Please print every record exactly as it stands, leaving out the pictures.

→ **GIVEN INFORMATION**:
BEGIN
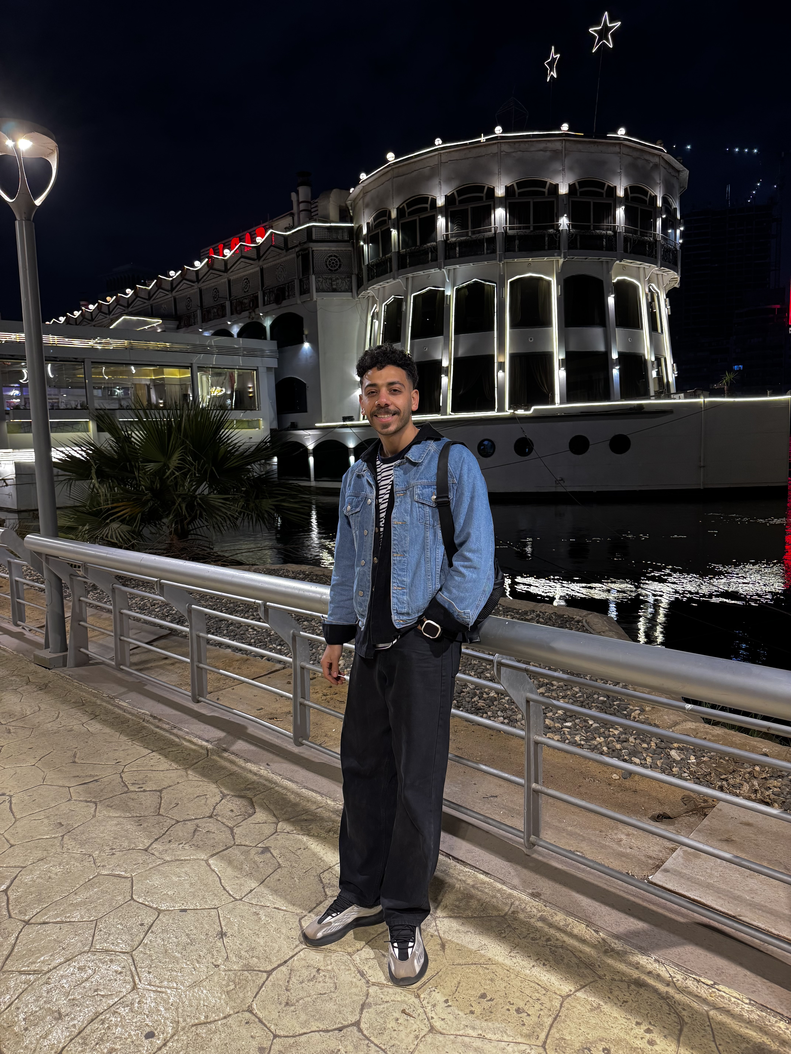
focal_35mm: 24
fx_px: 731
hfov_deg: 56.8
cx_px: 396
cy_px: 527
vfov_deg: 71.6
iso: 320
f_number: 1.78
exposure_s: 1/50
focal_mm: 6.76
END
→ **COMPLETED TASK**:
focal_35mm: 24
fx_px: 731
hfov_deg: 56.8
cx_px: 396
cy_px: 527
vfov_deg: 71.6
iso: 320
f_number: 1.78
exposure_s: 1/50
focal_mm: 6.76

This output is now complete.